Frank Steunenberg, el exgobernador de Idaho se entregó a Cristo a tiempo. El día en que iba a morir, mientras su esposa dirigía el altar familiar, él sintió la llamada del Espíritu de Dios. Se puso de pie, inquieto, yendo y viniendo en la sala de su casa. De pronto comenzó a cantar un himno, y declaró que recibía a su Señor.

Por la noche, al volver a casa, estalló la bomba. Estaba cubierta por la nieve, en una puerta lateral de su casa. Harry Orchard, un hombre que había matado a muchos otros a nombre del gremio de mineros extremistas de Idaho, cometió el magnicidio.

Cerca de la casa del gobernador Steunenberg, hay una iglesia adventista de habla hispana. Data de 1865. Frank Steunenberg murió en la fe adventista, su esposa y sus hijos creían en el advenimiento de Cristo y tenían su feligresía en la iglesia adventista local.

No sabemos si hoy vamos a morir; nadie lo sabe. Si lo supiéramos, el estrés nos mataría antes. El Señor mantiene esa información fuera de nuestro conocimiento porque es un Dios de amor.

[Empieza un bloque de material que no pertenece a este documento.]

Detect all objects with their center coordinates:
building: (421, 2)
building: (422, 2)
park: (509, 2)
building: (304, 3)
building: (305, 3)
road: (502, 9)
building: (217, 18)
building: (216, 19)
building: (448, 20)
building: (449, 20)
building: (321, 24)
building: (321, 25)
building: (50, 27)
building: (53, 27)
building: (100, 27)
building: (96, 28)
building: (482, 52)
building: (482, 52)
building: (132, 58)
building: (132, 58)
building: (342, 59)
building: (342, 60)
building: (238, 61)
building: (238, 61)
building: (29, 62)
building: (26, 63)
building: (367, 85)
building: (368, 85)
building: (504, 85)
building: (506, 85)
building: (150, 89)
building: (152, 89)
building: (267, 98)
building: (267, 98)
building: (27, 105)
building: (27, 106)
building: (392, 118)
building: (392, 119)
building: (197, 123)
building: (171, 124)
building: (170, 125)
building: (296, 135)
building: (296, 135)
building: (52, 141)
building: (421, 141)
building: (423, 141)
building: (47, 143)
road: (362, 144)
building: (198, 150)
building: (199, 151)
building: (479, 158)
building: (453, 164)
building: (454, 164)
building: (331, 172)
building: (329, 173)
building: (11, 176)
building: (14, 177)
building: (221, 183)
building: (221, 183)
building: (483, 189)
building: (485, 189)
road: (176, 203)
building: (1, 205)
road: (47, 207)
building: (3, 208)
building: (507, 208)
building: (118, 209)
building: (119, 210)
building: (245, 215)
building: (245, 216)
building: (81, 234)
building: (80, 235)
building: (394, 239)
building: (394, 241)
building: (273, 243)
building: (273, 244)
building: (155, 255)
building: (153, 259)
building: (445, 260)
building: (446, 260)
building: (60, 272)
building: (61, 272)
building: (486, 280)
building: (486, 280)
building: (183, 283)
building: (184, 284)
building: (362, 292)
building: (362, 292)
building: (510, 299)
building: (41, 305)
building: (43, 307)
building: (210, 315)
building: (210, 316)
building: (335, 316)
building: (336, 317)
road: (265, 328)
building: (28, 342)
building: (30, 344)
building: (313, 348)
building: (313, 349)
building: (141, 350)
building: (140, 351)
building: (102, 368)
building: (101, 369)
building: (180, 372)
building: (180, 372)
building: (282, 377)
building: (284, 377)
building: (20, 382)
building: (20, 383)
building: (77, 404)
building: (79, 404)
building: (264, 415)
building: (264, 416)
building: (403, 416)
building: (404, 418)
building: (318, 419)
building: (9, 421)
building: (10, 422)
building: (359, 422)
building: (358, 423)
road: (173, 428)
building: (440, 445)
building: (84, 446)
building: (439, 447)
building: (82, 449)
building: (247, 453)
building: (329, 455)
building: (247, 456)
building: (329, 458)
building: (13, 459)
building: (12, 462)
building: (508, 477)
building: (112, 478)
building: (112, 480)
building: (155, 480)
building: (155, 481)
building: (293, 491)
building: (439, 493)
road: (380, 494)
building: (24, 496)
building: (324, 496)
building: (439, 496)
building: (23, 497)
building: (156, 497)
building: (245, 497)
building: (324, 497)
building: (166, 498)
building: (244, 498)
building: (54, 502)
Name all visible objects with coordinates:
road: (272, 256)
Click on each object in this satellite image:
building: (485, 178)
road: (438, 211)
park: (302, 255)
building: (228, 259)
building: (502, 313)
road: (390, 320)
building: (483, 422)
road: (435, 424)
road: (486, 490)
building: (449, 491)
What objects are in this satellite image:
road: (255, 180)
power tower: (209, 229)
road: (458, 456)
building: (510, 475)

Si no queremos vivir en tensión, anticipando el golpe de la guadaña, nos conviene estar preparados. ¿Cómo se prepara el cristiano para el advenimiento de su Señor o para la muerte? Amando a Dios y a su prójimo, estudiando la Biblia y orando, ayunando en algunas ocasiones, asistiendo a la iglesia y poniendo sus recursos y habilidades en el altar del servicio; sirviendo a los necesitados, confesando sus pecados a Dios y reconciliándose con quienes ha ofendido.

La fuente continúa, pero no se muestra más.